■ Records shown ■
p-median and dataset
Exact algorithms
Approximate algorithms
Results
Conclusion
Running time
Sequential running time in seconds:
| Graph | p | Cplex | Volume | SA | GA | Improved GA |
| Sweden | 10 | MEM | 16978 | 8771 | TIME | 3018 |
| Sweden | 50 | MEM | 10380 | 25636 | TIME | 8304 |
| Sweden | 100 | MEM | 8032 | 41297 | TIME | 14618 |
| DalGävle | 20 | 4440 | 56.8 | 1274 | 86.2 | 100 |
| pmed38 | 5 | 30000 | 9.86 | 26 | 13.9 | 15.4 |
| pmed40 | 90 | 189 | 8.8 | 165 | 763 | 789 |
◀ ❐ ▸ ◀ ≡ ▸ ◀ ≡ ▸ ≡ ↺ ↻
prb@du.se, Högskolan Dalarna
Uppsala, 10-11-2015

■ To do ■
Retype all the material exactly, missing nothing.

■ Answer to this task ■
p-median and dataset
Exact algorithms
Approximate algorithms
Results
Conclusion
Running time
Sequential running time in seconds:
| Graph | p | Cplex | Volume | SA | GA | Improved GA |
| Sweden | 10 | MEM | 16978 | 8771 | TIME | 3018 |
| Sweden | 50 | MEM | 10380 | 25636 | TIME | 8304 |
| Sweden | 100 | MEM | 8032 | 41297 | TIME | 14618 |
| DalGävle | 20 | 4440 | 56.8 | 1274 | 86.2 | 100 |
| pmed38 | 5 | 30000 | 9.86 | 26 | 13.9 | 15.4 |
| pmed40 | 90 | 189 | 8.8 | 165 | 763 | 789 |
◀ ❐ ▸ ◀ ≡ ▸ ◀ ≡ ▸ ≡ ↺ ↻
prb@du.se, Högskolan Dalarna
Uppsala, 10-11-2015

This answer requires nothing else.